Der 8. Mai 1945 markiert das Ende des Zweiten Weltkriegs in Europa und den Sieg über den Nationalsozialismus. Mit diesem Sieg endete die industrielle Vernichtung der europäischen Jüdinnen und Juden, die den Höhepunkt des deutschen Antisemitismus bildete. Er bedeutete das Ende des Unrechtsstaates, der die Unterdrückung, Verfolgung und Ermordung von Millionen Menschen ermöglichte. Der Sieg der Alliierten auf dem Schlachtfeld bedeutete jedoch keinen Sieg in den Köpfen der Besiegten.

Viele Täter*innen konnten in den Folgestaaten weiterhin ihren Berufen nachgehen und mit wenigen oder gar keinen Strafen rechnen. Menschenverachtende und antidemokratische Einstellungen blieben in Teilen bestehen und viele Gesetze und Verordnungen weisen immer noch eine nationalsozialistische Handschrift auf.

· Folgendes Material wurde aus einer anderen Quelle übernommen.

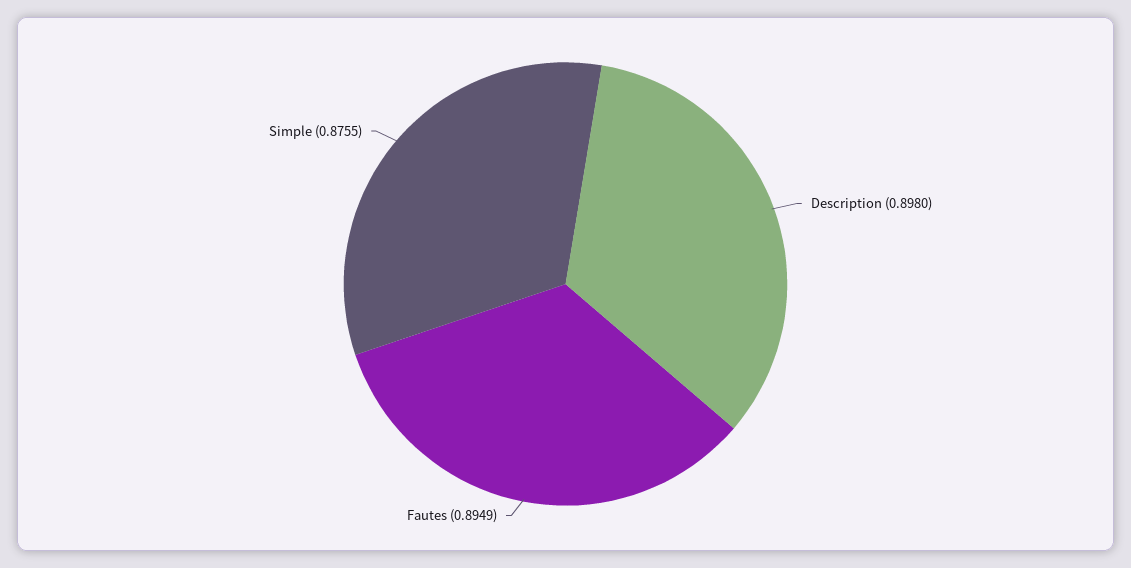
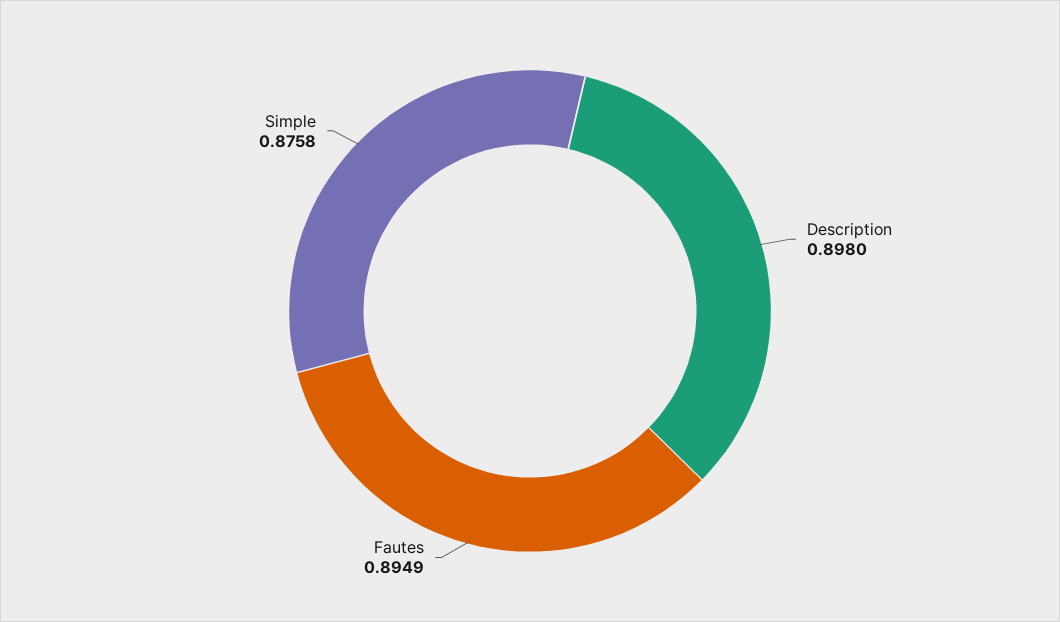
Simple: 0.8755 -> 0.8758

Der 8. Mai steht auch für eine Erneuerung der europäischen Einigungsidee mit dem Bestreben, durch politische und wirtschaftliche Zusammenarbeit den Frieden in Europa sicherzustellen. Als Feiertag würde er Raum und Zeit bieten, in die Vergangenheit zu blicken, um zu erinnern, zu gedenken, zu mahnen. Und in die Zukunft zu schauen, für Frieden, Freiheit und Gerechtigkeit unter den Menschen einzutreten. Ausdrücklich soll der 8. Mai als Tag der Befreiung gegen jeden Versuch des Geschichtsrevisionismus und der Verharmlosung der Täter*innen des Nationalsozialismus stehen.

In einigen Bundesländer ist der 8. Mai bereits als Gedenktag eingeführt worden, darunter Brandenburg, Bremen, Mecklenburg-Vorpommern, Schleswig-Holstein und Thüringen. In Berlin war der 8. Mai 2020 als 75. Jahrestag der bedingungslosen Kapitulation der Wehrmacht einmalig ein gesetzlicher Feiertag.

In den europäischen Nachbarländern Frankreich, Tschechien und der Slowakei ist der 8. Mai bereits als gesetzlicher Feiertag verankert. Diese Beispiele zeigen, dass die Anerkennung dieses Tages als Feiertag möglich und umsetzbar ist.